Passage shown —
--------------------------------------------------

Specifying Files to be Zipped / Unzipped
I tried to make the class interface as much like a generic list as possible. That being written, to add files to a zip file you use the Add()
method. Add()
will accept a string
or a generic list(Of string)
. You can pass it the path of a single file, or a folder in each entry. If you're passing a folder, you can also specify if you want this class to recourse sub-directories.
To get a list of entries in the zip file, use ListZipEntries()
. The ListZipEntries()
method doesn't return a list. Everything with this class happens off the UI thread. The list is returned in the callback. See above how to retrieve it.
To extract files from a zip, you call - you guessed it - Extract()
. The Extract()
method has three overloads: you can pass it a single string
containing the entry to be extracted and a target folder, a list(Of String)
containing entries to be extracted and a target folder, or a List(Of ShortEntry)
and a string
containing the target folder.
A List(Of ShortEntry)
is what you get back when you call ListZipEntries(). ShortEntries are just structures containing the entry name, its size, and its index. Passing Extract()
a List(Of ShortEntry)
will improve performance.
But Isn't There More?
I'm sure you're aware that these libraries do more then just zip and unzip files. DotNetZip alone can create self extracting zip files, break zip files up into parts, and much more. I didn't try to wrap all the functionality of each library... it would have taken me forever - and remember, all I needed to start with was a way to quickly zip some files for my current project. If you want more functionality than this, you'll need to add it yourself.
Points of Interest
The relevance of these two libraries, and this article may actually be in question. As of .NET 4.5, Microsoft is including a ZipArchive
class as part of the framework. I had a quick look at it on MSDN, and as of this writing it isn't anywhere near as flexible as DotNetZip, though I'm sure that will change over time. What may keep these libraries relevant is superior performance and functionality that Microsoft doesn't offer, though I think this will put #ZipLib
out of the running as its compression performance isn't great and it seems to be abandoned by the developer.
I guess we'll see what happens.
History
- 08/04/2012 - Fixed a crash if the list zip entries button is clicked without a zip file selected
- 08/05/2012 - Rebuilt the project with option
explicit
and option strict
on

--------------------------------------------------

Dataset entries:
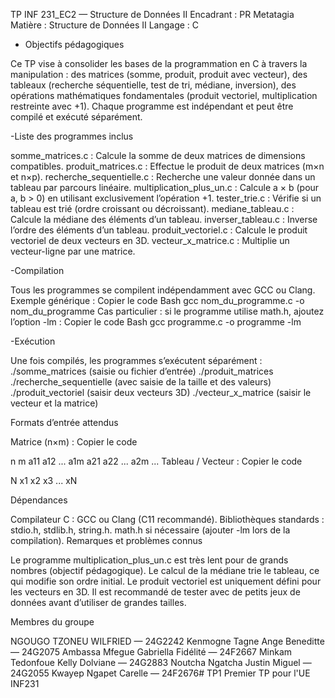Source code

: TP INF 231_EC2 — Structure de Données II
Encadrant : PR Metatagia
Matière : Structure de Données II
Langage : C

- Objectifs pédagogiques

Ce TP vise à consolider les bases de la programmation en C à travers la manipulation :
des matrices (somme, produit, produit avec vecteur),
des tableaux (recherche séquentielle, test de tri, médiane, inversion),
des opérations mathématiques fondamentales (produit vectoriel, multiplication restreinte avec +1).
Chaque programme est indépendant et peut être compilé et exécuté séparément.

-Liste des programmes inclus

somme_matrices.c : Calcule la somme de deux matrices de dimensions compatibles.
produit_matrices.c : Effectue le produit de deux matrices (m×n et n×p).
recherche_sequentielle.c : Recherche une valeur donnée dans un tableau par parcours linéaire.
multiplication_plus_un.c : Calcule a × b (pour a, b > 0) en utilisant exclusivement l’opération +1.
tester_trie.c : Vérifie si un tableau est trié (ordre croissant ou décroissant).
mediane_tableau.c : Calcule la médiane des éléments d’un tableau.
inverser_tableau.c : Inverse l’ordre des éléments d’un tableau.
produit_vectoriel.c : Calcule le produit vectoriel de deux vecteurs en 3D.
vecteur_x_matrice.c : Multiplie un vecteur-ligne par une matrice.

-Compilation

Tous les programmes se compilent indépendamment avec GCC ou Clang.
Exemple générique :
Copier le code
Bash
gcc nom_du_programme.c -o nom_du_programme
Cas particulier : si le programme utilise math.h, ajoutez l’option -lm :
Copier le code
Bash
gcc programme.c -o programme -lm

-Exécution

Une fois compilés, les programmes s’exécutent séparément :
./somme_matrices (saisie ou fichier d’entrée)
./produit_matrices
./recherche_sequentielle (avec saisie de la taille et des valeurs)
./produit_vectoriel (saisir deux vecteurs 3D)
./vecteur_x_matrice (saisir le vecteur et la matrice)

 Formats d’entrée attendus

Matrice (n×m) :
Copier le code

n m
a11 a12 ... a1m
a21 a22 ... a2m
...
Tableau / Vecteur :
Copier le code

N
x1 x2 x3 ... xN

 Dépendances


Compilateur C : GCC ou Clang (C11 recommandé).
Bibliothèques standards : stdio.h, stdlib.h, string.h.
math.h si nécessaire (ajouter -lm lors de la compilation).
 Remarques et problèmes connus

Le programme multiplication_plus_un.c est très lent pour de grands nombres (objectif pédagogique).
Le calcul de la médiane trie le tableau, ce qui modifie son ordre initial.
Le produit vectoriel est uniquement défini pour les vecteurs en 3D.
Il est recommandé de tester avec de petits jeux de données avant d’utiliser de grandes tailles.


 Membres du groupe


NGOUGO TZONEU WILFRIED — 24G2242
Kenmogne Tagne Ange Beneditte — 24G2075
Ambassa Mfegue Gabriella Fidélité — 24F2667
Minkam Tedonfoue Kelly Dolviane — 24G2883
Noutcha Ngatcha Justin Miguel — 24G2055
Kwayep Ngapet Carelle — 24F2676# TP1
Premier TP pour l'UE INF231
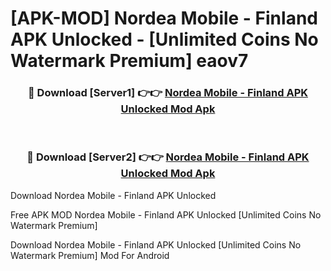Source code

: # [APK-MOD] Nordea Mobile - Finland APK Unlocked - [Unlimited Coins No Watermark Premium] eaov7



<div align="center">
<h3>🔴 Download [Server1] 👉👉 <a href="https://momento.my/?title=Nordea_Mobile_-_Finland_APK_Unlocked">Nordea Mobile - Finland APK Unlocked Mod Apk</a></h3><br>

<h3>🔴 Download [Server2] 👉👉 <a href="https://momento.my/?title=Nordea_Mobile_-_Finland_APK_Unlocked">Nordea Mobile - Finland APK Unlocked Mod Apk</a></h3>
</div>



Download Nordea Mobile - Finland APK Unlocked 

Free APK MOD Nordea Mobile - Finland APK Unlocked [Unlimited Coins No Watermark Premium]

Download Nordea Mobile - Finland APK Unlocked [Unlimited Coins No Watermark Premium] Mod For Android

--------------------------------------------------

Request 1 — Write out the part of the article on zipping and unzipping files, everything from "method. Add()" down to "it - Extract()".
Request 2 — In the article on zipping and unzipping files, what three things does a ShortEntry structure hold?

Task result 1 —
method. Add()
will accept a string
or a generic list(Of string)
. You can pass it the path of a single file, or a folder in each entry. If you're passing a folder, you can also specify if you want this class to recourse sub-directories.
To get a list of entries in the zip file, use ListZipEntries()
. The ListZipEntries()
method doesn't return a list. Everything with this class happens off the UI thread. The list is returned in the callback. See above how to retrieve it.
To extract files from a zip, you call - you guessed it - Extract()

Task result 2 — The entry name, its size, and its index.